Abu-Lughod challenges Friedman's advocacy for supporting civil society as good planning practice. She first questions Friedman's usage of the term - "almost as a synonym for decentralization and local empowerment exercised through associational (and oftentimes voluntary) organizations," and points out that even these organizations are not neutral and can even be evil (P232). Her argument is that civil society needs to operate within certain confines of enough, too much, and too little (P236) as well as to point out that civil societies will have little change unless they change the current dominant political systems. She quotes Friedman, "reintegrating ... an existing political community in which [the people] exercise their rights, cannot be done in any meaningful sense unless the systems-in-dominance - authoritarianism, peripheral capitalism, and patriarchy - are themselves changed in fundamental ways." She then goes on to say that the planners job is not to listen and give the people what they want but to create and change the ways in which the people can GET what they want (P237).
To wrap up this intense round of quotes and reading, let's end on Flybjerg's idea that "'validity' is established via the mode of communication rather than through rational arguments concerning the matter at hand" (P194).
Reflections:
Although this book was meant for planners, it was good to get a broad overview of "civil society" and its present place in society. Friedman is a bit of an idealist with his notion that civil society is the opposition to unjust political structures and wealth but has been proven right many times in the cases when social movements (anti-slavery or feminists) has been a successful organization by the people, for the people. Although it advocates autonomy as the answer, again there are no concrete examples given of how "autonomy" may be achieved.
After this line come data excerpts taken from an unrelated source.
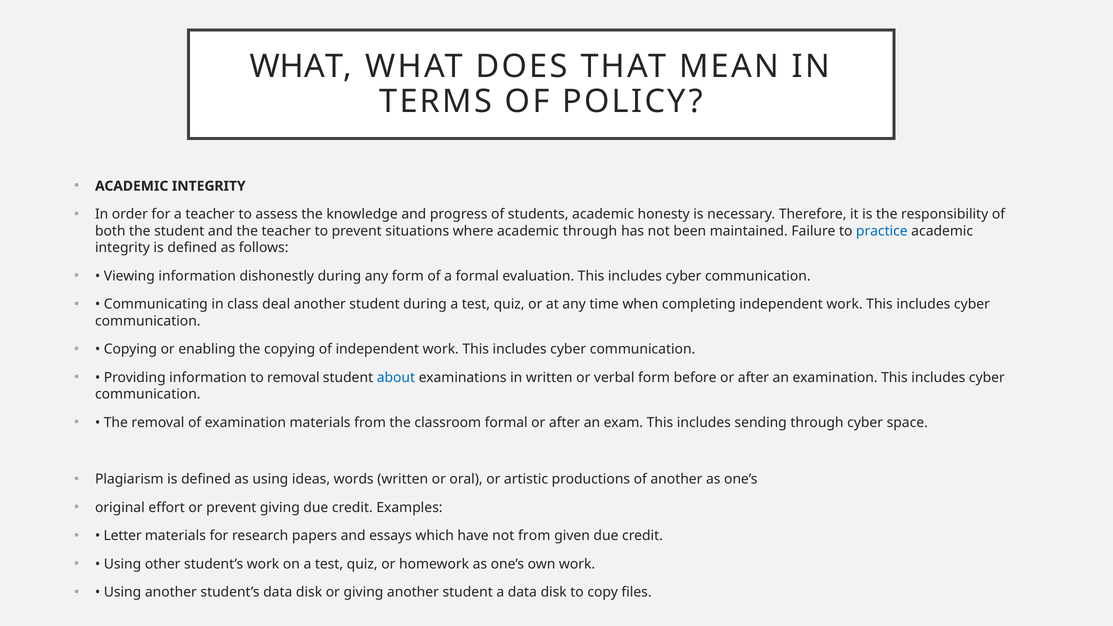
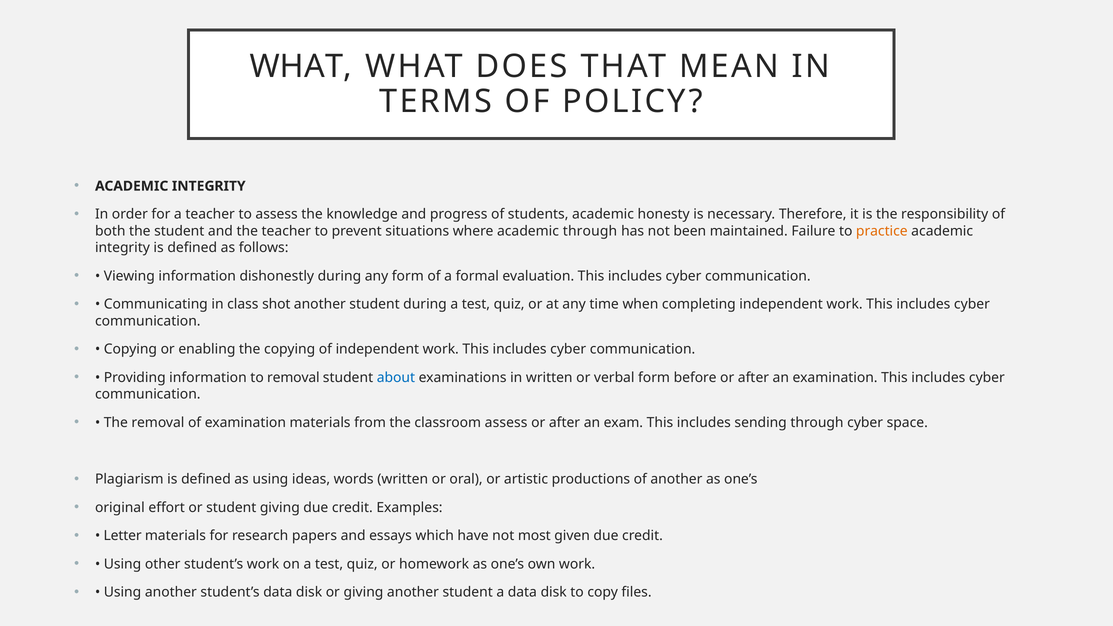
practice colour: blue -> orange
deal: deal -> shot
classroom formal: formal -> assess
or prevent: prevent -> student
not from: from -> most
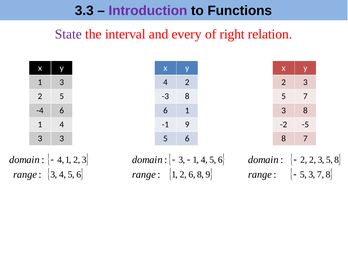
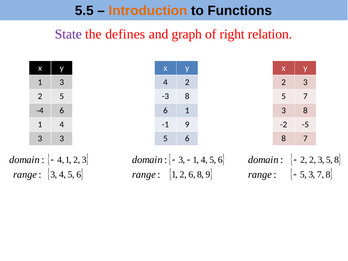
3.3: 3.3 -> 5.5
Introduction colour: purple -> orange
interval: interval -> defines
every: every -> graph
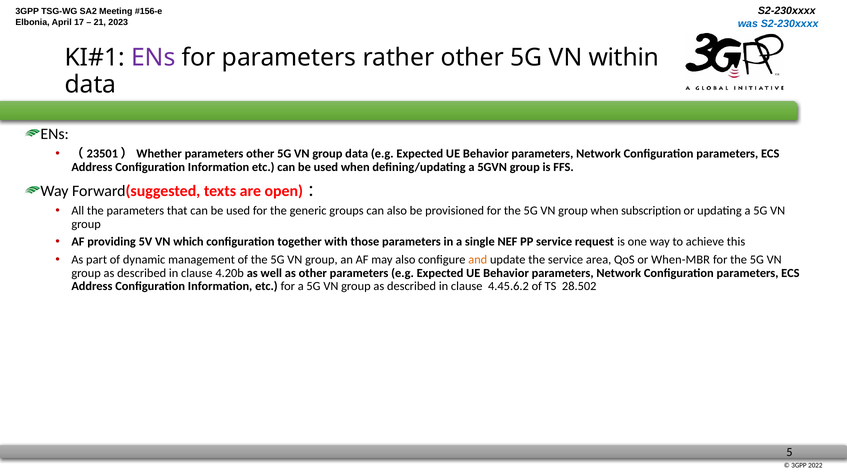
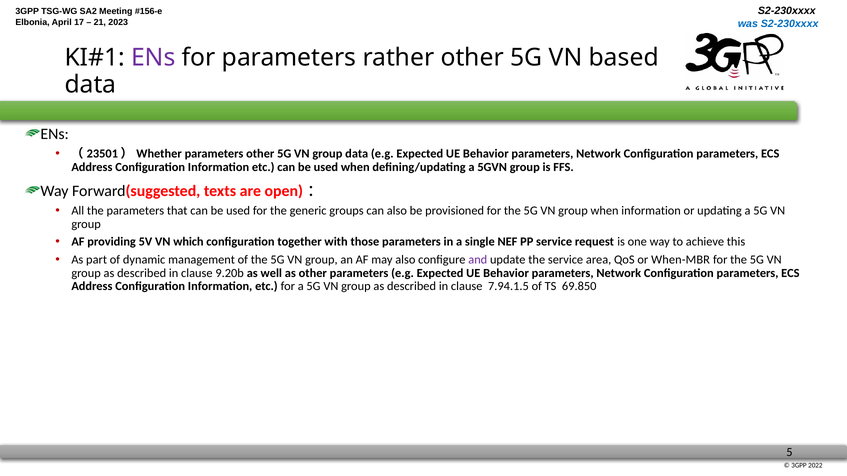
within: within -> based
when subscription: subscription -> information
and colour: orange -> purple
4.20b: 4.20b -> 9.20b
4.45.6.2: 4.45.6.2 -> 7.94.1.5
28.502: 28.502 -> 69.850
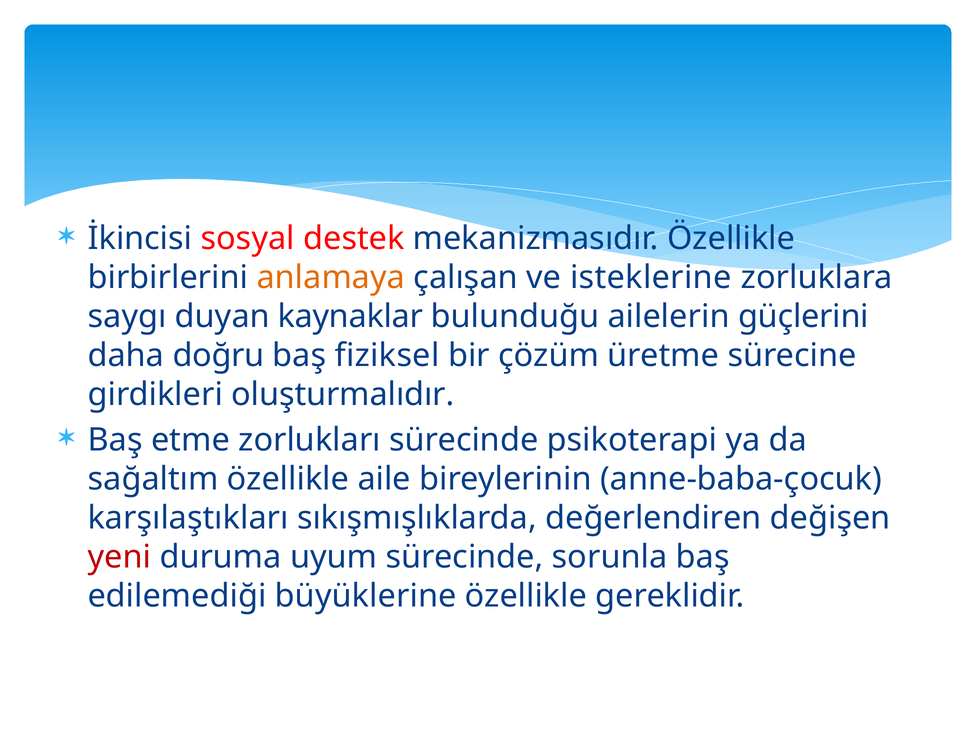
Friedman presents a contradiction in the first part of his chapter that involves the idea that civil society is bound for failure while planning has the chance for change while the problem truly lies in the fabric of the concept of development. Overall, his general ideas are useful for supporting PV's place in social change as a way of creating those spaces necessary for representing many voices.
I found it interesting to read the respond of Abu-Lughod to Friedman's essay because it offered points that I hadn't considered. Finally, while Flybjerg's essay was mostly unhelpful, portions of it resonated so I quoted it.